SANTA CRUZ, Calif. - "I get used to it, you know?" said senior Yesenia Sanchez.
It's easy to get used to the beautiful UC Santa Cruz campus, but that's not what Sanchez was talking about.
"In the morning, I would go to McDonalds and then I would go to TacoBell because it's really cheap. You get a $5 box," Sanchez said.
When money is tight, Sanchez said fast food is her go to. But when her wallet is empty, that meant her stomach is, too.
Miguel Gonzalez is also used that and knows what to do.
"I look to my sides and make sure I sit away. I'm kinda isolated so people don't hear my stomach growl," Gonzalez said.
One in four children in Santa Cruz County is going to bed hungry, according to county officials. And the problem continues as they grow up.
Many students go to food pantries at UCSC and across Santa Cruz County, but Second Harvest Food Bank estimated 20 to 30 percent of them still struggle with food insecurity.
In honor of International World Food Day, the county partnered with Second Harvest Food Bank and UCSC to let more students know about the resources available.

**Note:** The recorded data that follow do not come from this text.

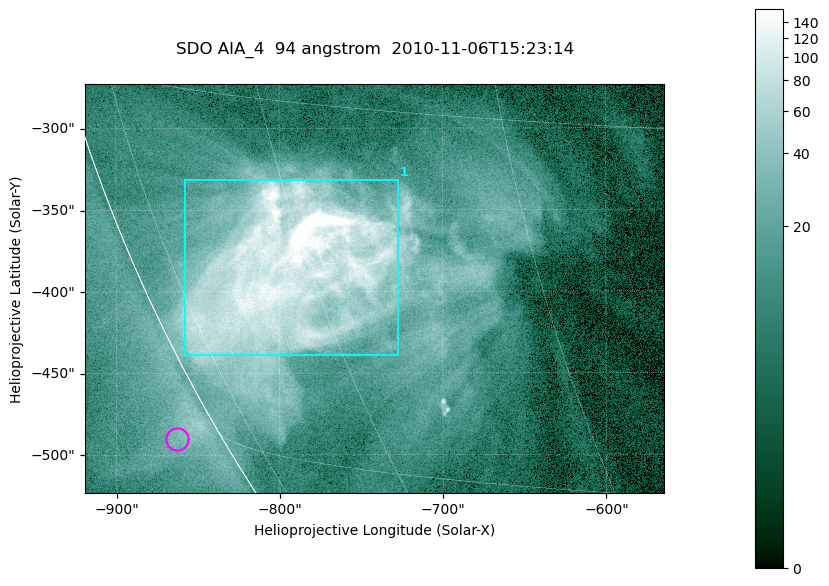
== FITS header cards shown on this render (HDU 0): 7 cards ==
TELESCOP= 'SDO     '           /
INSTRUME= 'AIA_4   '           /
WAVELNTH=                   94 /
WAVEUNIT= 'angstrom'           /
DATE-OBS= '2010-11-06T15:23:14.12' /
CTYPE1  = 'HPLN-TAN'           /
CTYPE2  = 'HPLT-TAN'           /

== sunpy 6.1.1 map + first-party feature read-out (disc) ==
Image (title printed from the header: SDO AIA_4  94 angstrom  2010-11-06T15:23:14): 591 x 417 px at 0.6 arcsec/px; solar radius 968 arcsec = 1614 px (partial field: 2.7% of the solar disc is inside the frame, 89% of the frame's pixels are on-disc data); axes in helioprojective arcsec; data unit not stated in the header (colour bar unlabelled)
Pointing: header CRPIX1/2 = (2053.81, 2042.90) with CRVAL1/2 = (0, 0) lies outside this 591 x 417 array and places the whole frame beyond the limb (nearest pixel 1.36 R_sun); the SolarSoft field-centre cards XCEN/YCEN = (-741.6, -398.2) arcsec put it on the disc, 768 arcsec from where CRPIX/CRVAL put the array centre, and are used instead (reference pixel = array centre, CRVAL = XCEN/YCEN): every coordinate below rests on XCEN/YCEN
Orientation: roll -0.138 deg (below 1 deg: not rotated)
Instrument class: DISC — disc imager (sunpy class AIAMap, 94 A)
Bright regions (active regions / flare kernels): reference = the on-disc median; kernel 5 px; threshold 5 sigma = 55.4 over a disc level ~10.5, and >= 1.15x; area >= 246 px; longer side >= 5 px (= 3 arcsec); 1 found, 1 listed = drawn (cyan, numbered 1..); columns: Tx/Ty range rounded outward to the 2 arcsec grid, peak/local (2 s.f.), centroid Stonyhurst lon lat
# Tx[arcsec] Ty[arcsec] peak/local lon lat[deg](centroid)
1 -858..-726 -440..-330 32 -62 -22
Off-limb structures (1.02-1.3 R_sun): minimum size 123 px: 2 found; the strongest spans PA ~120 deg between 1.02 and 1.04 R_sun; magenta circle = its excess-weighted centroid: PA ~120 deg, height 1.03 R_sun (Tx ~-864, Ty ~-490 arcsec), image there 1.6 x the reference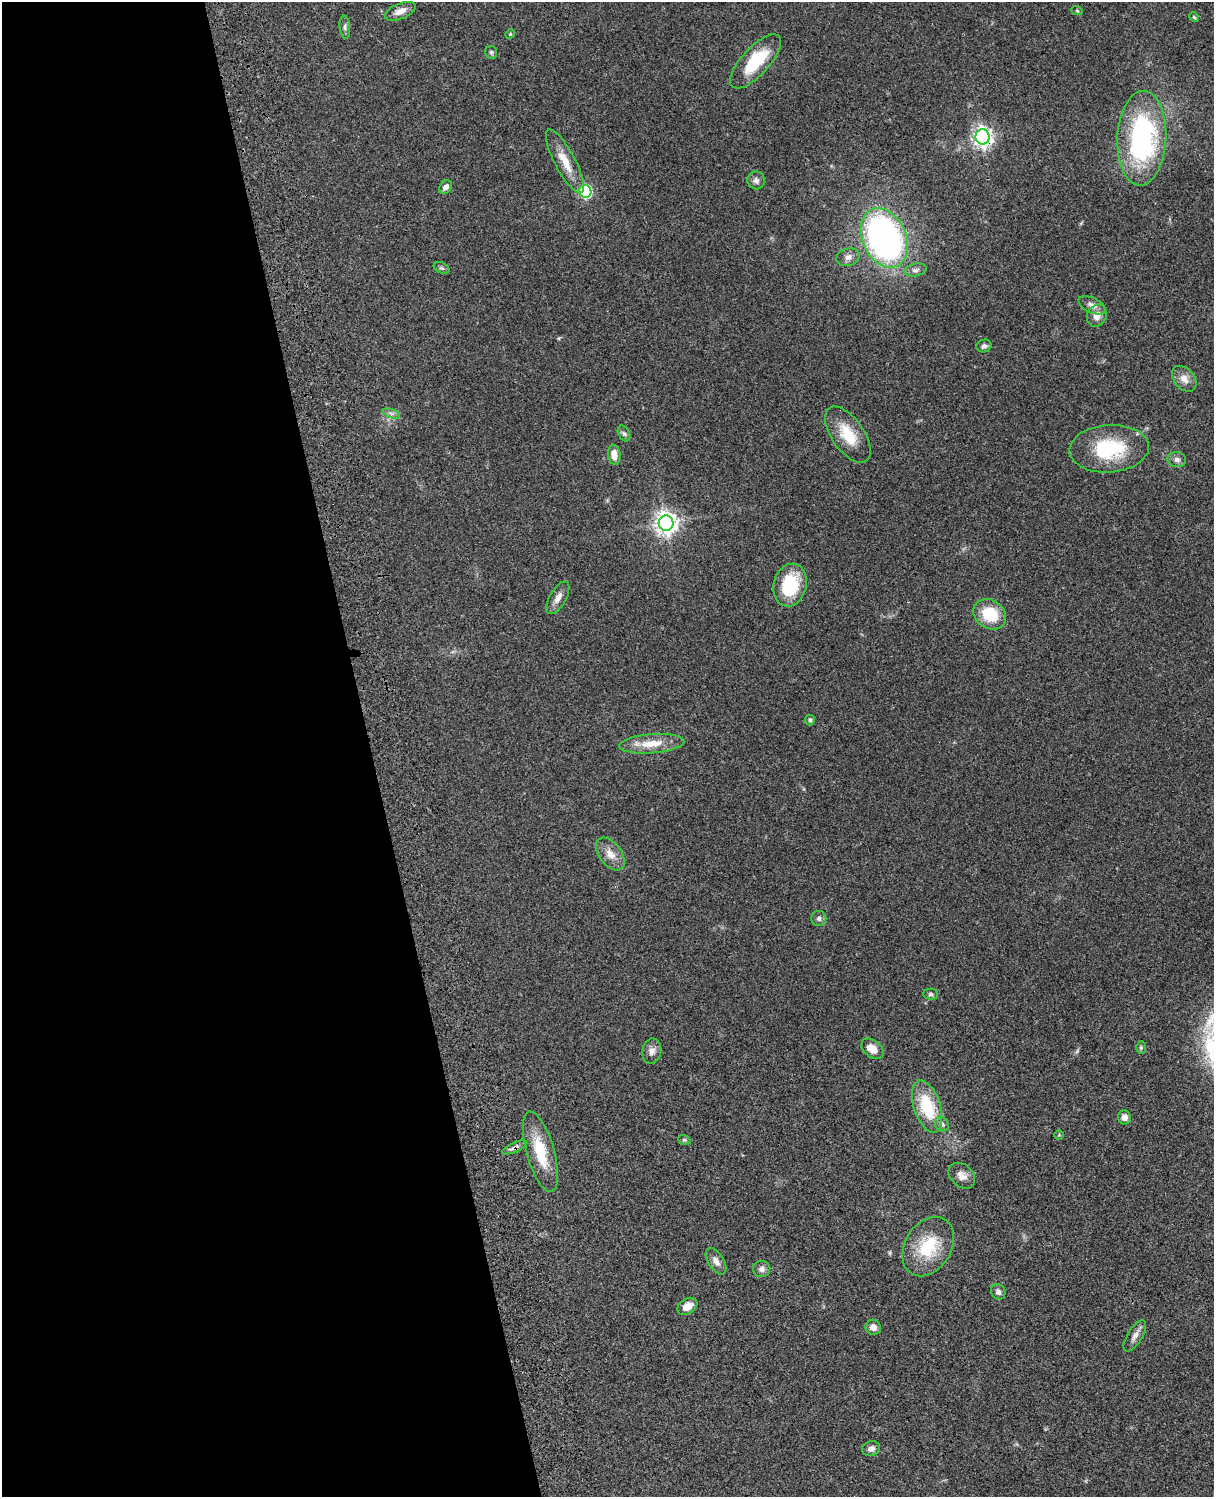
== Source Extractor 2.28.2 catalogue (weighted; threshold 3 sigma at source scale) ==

On Monday, some were learning about CalFresh for the first time, a program that gives qualified applicants $200 or more to spend on food each month.
"They could qualify if they are working at least 20 hours a week; if they are meeting or they have Work-Study Program; (and) if they have a kid under 12 years of age," said Joel Campo, with Second Harvest Food Bank.

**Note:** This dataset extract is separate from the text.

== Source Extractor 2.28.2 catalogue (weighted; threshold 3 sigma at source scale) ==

The money comes from the federal government and the county wants more people to sign up.
"It helps the people who use them. It helps the community health system, and it also helps all the local businesses where these dollars are spent. So it's a win-win-win for this community," said county supervisor Ryan Coonerty.
And for Sanchez, it means fewer McMuffins for breakfast.
"I'm probably going to do an omelette," Sanchez said.
CalFresh is not available to undocumented students.
The county and its food bank partners said they are working on other ways to bring healthy food to those students.